Start of Block

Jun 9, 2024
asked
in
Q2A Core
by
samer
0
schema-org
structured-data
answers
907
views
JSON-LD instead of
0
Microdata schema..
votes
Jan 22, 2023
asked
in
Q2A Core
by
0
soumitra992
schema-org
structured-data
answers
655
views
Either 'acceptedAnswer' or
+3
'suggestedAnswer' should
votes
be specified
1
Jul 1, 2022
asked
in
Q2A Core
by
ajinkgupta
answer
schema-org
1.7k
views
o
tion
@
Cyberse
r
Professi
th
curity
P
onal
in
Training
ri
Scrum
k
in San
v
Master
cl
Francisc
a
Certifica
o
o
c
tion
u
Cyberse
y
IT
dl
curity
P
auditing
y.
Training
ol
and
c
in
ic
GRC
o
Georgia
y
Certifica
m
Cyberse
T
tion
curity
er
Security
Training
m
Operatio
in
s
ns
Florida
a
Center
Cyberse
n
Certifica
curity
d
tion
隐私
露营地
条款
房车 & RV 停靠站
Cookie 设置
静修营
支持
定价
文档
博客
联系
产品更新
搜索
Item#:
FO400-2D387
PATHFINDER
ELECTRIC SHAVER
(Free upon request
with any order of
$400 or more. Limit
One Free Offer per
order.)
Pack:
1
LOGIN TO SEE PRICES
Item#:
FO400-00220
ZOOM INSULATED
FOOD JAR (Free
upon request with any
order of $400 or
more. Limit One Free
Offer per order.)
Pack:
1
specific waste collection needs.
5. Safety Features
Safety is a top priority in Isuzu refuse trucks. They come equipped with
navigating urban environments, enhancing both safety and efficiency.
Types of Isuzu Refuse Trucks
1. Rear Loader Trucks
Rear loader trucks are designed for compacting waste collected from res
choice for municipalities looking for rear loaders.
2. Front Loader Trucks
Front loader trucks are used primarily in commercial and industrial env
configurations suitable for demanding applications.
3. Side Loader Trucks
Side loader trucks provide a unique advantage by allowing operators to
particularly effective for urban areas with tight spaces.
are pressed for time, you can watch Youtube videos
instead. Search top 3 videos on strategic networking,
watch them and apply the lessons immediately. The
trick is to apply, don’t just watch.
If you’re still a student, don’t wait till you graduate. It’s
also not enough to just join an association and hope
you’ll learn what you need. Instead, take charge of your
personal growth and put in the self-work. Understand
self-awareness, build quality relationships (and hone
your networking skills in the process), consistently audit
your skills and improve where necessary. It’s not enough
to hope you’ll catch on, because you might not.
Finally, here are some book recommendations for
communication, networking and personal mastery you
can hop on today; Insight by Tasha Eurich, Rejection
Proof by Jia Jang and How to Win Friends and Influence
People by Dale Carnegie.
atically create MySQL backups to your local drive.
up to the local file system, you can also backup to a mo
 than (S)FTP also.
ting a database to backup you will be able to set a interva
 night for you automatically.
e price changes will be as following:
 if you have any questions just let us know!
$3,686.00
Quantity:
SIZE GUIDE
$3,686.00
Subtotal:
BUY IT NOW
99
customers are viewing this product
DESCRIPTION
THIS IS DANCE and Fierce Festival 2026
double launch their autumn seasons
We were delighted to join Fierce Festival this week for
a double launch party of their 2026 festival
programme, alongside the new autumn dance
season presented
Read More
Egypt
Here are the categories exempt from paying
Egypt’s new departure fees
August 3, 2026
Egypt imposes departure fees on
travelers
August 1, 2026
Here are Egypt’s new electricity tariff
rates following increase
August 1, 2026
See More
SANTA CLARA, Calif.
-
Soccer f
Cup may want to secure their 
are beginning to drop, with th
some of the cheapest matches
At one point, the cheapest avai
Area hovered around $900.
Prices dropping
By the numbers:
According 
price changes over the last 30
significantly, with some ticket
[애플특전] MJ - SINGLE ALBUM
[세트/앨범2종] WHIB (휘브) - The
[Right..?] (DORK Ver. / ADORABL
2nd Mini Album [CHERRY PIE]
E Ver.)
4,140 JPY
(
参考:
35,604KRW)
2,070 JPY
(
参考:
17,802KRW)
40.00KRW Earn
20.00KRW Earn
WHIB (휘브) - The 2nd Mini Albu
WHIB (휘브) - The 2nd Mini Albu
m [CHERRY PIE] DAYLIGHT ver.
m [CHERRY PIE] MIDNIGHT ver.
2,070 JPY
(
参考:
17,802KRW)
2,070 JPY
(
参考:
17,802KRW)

End of Block

Work item -
All of the material should be copied verbatim.

Task output -
Jun 9, 2024
asked
in
Q2A Core
by
samer
0
schema-org
structured-data
answers
907
views
JSON-LD instead of
0
Microdata schema..
votes
Jan 22, 2023
asked
in
Q2A Core
by
0
soumitra992
schema-org
structured-data
answers
655
views
Either 'acceptedAnswer' or
+3
'suggestedAnswer' should
votes
be specified
1
Jul 1, 2022
asked
in
Q2A Core
by
ajinkgupta
answer
schema-org
1.7k
views
o
tion
@
Cyberse
r
Professi
th
curity
P
onal
in
Training
ri
Scrum
k
in San
v
Master
cl
Francisc
a
Certifica
o
o
c
tion
u
Cyberse
y
IT
dl
curity
P
auditing
y.
Training
ol
and
c
in
ic
GRC
o
Georgia
y
Certifica
m
Cyberse
T
tion
curity
er
Security
Training
m
Operatio
in
s
ns
Florida
a
Center
Cyberse
n
Certifica
curity
d
tion
隐私
露营地
条款
房车 & RV 停靠站
Cookie 设置
静修营
支持
定价
文档
博客
联系
产品更新
搜索
Item#:
FO400-2D387
PATHFINDER
ELECTRIC SHAVER
(Free upon request
with any order of
$400 or more. Limit
One Free Offer per
order.)
Pack:
1
LOGIN TO SEE PRICES
Item#:
FO400-00220
ZOOM INSULATED
FOOD JAR (Free
upon request with any
order of $400 or
more. Limit One Free
Offer per order.)
Pack:
1
specific waste collection needs.
5. Safety Features
Safety is a top priority in Isuzu refuse trucks. They come equipped with
navigating urban environments, enhancing both safety and efficiency.
Types of Isuzu Refuse Trucks
1. Rear Loader Trucks
Rear loader trucks are designed for compacting waste collected from res
choice for municipalities looking for rear loaders.
2. Front Loader Trucks
Front loader trucks are used primarily in commercial and industrial env
configurations suitable for demanding applications.
3. Side Loader Trucks
Side loader trucks provide a unique advantage by allowing operators to
particularly effective for urban areas with tight spaces.
are pressed for time, you can watch Youtube videos
instead. Search top 3 videos on strategic networking,
watch them and apply the lessons immediately. The
trick is to apply, don’t just watch.
If you’re still a student, don’t wait till you graduate. It’s
also not enough to just join an association and hope
you’ll learn what you need. Instead, take charge of your
personal growth and put in the self-work. Understand
self-awareness, build quality relationships (and hone
your networking skills in the process), consistently audit
your skills and improve where necessary. It’s not enough
to hope you’ll catch on, because you might not.
Finally, here are some book recommendations for
communication, networking and personal mastery you
can hop on today; Insight by Tasha Eurich, Rejection
Proof by Jia Jang and How to Win Friends and Influence
People by Dale Carnegie.
atically create MySQL backups to your local drive.
up to the local file system, you can also backup to a mo
 than (S)FTP also.
ting a database to backup you will be able to set a interva
 night for you automatically.
e price changes will be as following:
 if you have any questions just let us know!
$3,686.00
Quantity:
SIZE GUIDE
$3,686.00
Subtotal:
BUY IT NOW
99
customers are viewing this product
DESCRIPTION
THIS IS DANCE and Fierce Festival 2026
double launch their autumn seasons
We were delighted to join Fierce Festival this week for
a double launch party of their 2026 festival
programme, alongside the new autumn dance
season presented
Read More
Egypt
Here are the categories exempt from paying
Egypt’s new departure fees
August 3, 2026
Egypt imposes departure fees on
travelers
August 1, 2026
Here are Egypt’s new electricity tariff
rates following increase
August 1, 2026
See More
SANTA CLARA, Calif.
-
Soccer f
Cup may want to secure their 
are beginning to drop, with th
some of the cheapest matches
At one point, the cheapest avai
Area hovered around $900.
Prices dropping
By the numbers:
According 
price changes over the last 30
significantly, with some ticket
[애플특전] MJ - SINGLE ALBUM
[세트/앨범2종] WHIB (휘브) - The
[Right..?] (DORK Ver. / ADORABL
2nd Mini Album [CHERRY PIE]
E Ver.)
4,140 JPY
(
参考:
35,604KRW)
2,070 JPY
(
参考:
17,802KRW)
40.00KRW Earn
20.00KRW Earn
WHIB (휘브) - The 2nd Mini Albu
WHIB (휘브) - The 2nd Mini Albu
m [CHERRY PIE] DAYLIGHT ver.
m [CHERRY PIE] MIDNIGHT ver.
2,070 JPY
(
参考:
17,802KRW)
2,070 JPY
(
参考:
17,802KRW)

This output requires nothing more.